> PARTS OF THE EXERCISE:
1 - According to the Narrow Hills Provincial Park article, which community is closest to the park, and how far away is it?
2 - Please duplicate everything in the Narrow Hills Provincial Park article from "Narrow Hills Provincial" down to "913, and 920.".

> DOCUMENT SECTION:
........

Provincial park in Saskatchewan, Canada

Narrow Hills Provincial Park is a northern boreal forest provincial recreational park in the Canadian province of Saskatchewan. It is located in a hilly plateau called the Cub Hills and contains several recreational facilities and over 25 accessible lakes within its boundaries. The geographical features of the park, including the lakes, valleys, and lowlands were formed over 10,000 years ago during the last ice age. The town of Smeaton is the closest community and it is located 70 km to the south.

The park was established in 1934 as Nipawin Provincial Forest (later renamed Nipawin Provincial Park), and was renamed Narrow Hills in the 1990s. The park's boundaries were also changed with the renaming.

Hanson Lake Road, which begins at Smeaton, is the main highway through the park. Other highways in the park include 120, 913, and 920.

In May and June of 2025, the 500000 ha Shoe Fire burned through the area closing the park, burning vast swathes of forest, and destroying several buildings. According to Paul Johnson, an assistant deputy minister with Saskatchewan's ministry of parks, culture and sport, "the fire burned so hot that the entire landscape was destroyed, so the impacts on the park environment, the ecosystem that makes the parks beautiful, are significant." The park will remain closed until 2026 to allow the landscape to have time to recover.

== Recreation ==
Narrow Hills offers a variety of recreational facilities and opportunities. These include sport fishing, hiking, and camping. The park contains 25 bodies of water suitable for fishing and another 30 within an hour's drive. In addition to the native walleye, yellow perch, whitefish, and northern pike, the park contains stocked trout species including brown, lake, brook, cutthroat, rainbow, and tiger. Some of the bodies of water that are stocked or otherwise accessible for fishing and recreation include McDougal Creek, Lost Echo Creek, Upper and Lower Fishing Lakes, the Gem Lakes, Summit Lake, Lost Echo Lake, Zeden Lake, Laycock Lake, Fairy Glen Lake, and Stickley Lake.

........

> PROVIDED DATA:
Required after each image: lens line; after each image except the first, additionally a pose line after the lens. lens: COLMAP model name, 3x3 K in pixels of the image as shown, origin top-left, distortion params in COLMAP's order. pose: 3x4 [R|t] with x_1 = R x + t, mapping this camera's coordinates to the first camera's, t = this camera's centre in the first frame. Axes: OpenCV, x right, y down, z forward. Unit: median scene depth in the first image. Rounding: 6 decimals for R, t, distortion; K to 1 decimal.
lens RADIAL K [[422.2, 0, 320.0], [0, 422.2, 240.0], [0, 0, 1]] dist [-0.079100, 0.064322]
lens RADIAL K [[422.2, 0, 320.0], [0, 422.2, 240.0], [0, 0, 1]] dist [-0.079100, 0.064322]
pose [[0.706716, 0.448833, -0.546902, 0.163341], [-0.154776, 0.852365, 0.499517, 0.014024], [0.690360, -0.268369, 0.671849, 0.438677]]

........

> RESULTS OF THE EXERCISE:
1 - Smeaton, located 70 km to the south.

2 -
Narrow Hills Provincial Park is a northern boreal forest provincial recreational park in the Canadian province of Saskatchewan. It is located in a hilly plateau called the Cub Hills and contains several recreational facilities and over 25 accessible lakes within its boundaries. The geographical features of the park, including the lakes, valleys, and lowlands were formed over 10,000 years ago during the last ice age. The town of Smeaton is the closest community and it is located 70 km to the south.

The park was established in 1934 as Nipawin Provincial Forest (later renamed Nipawin Provincial Park), and was renamed Narrow Hills in the 1990s. The park's boundaries were also changed with the renaming.

Hanson Lake Road, which begins at Smeaton, is the main highway through the park. Other highways in the park include 120, 913, and 920.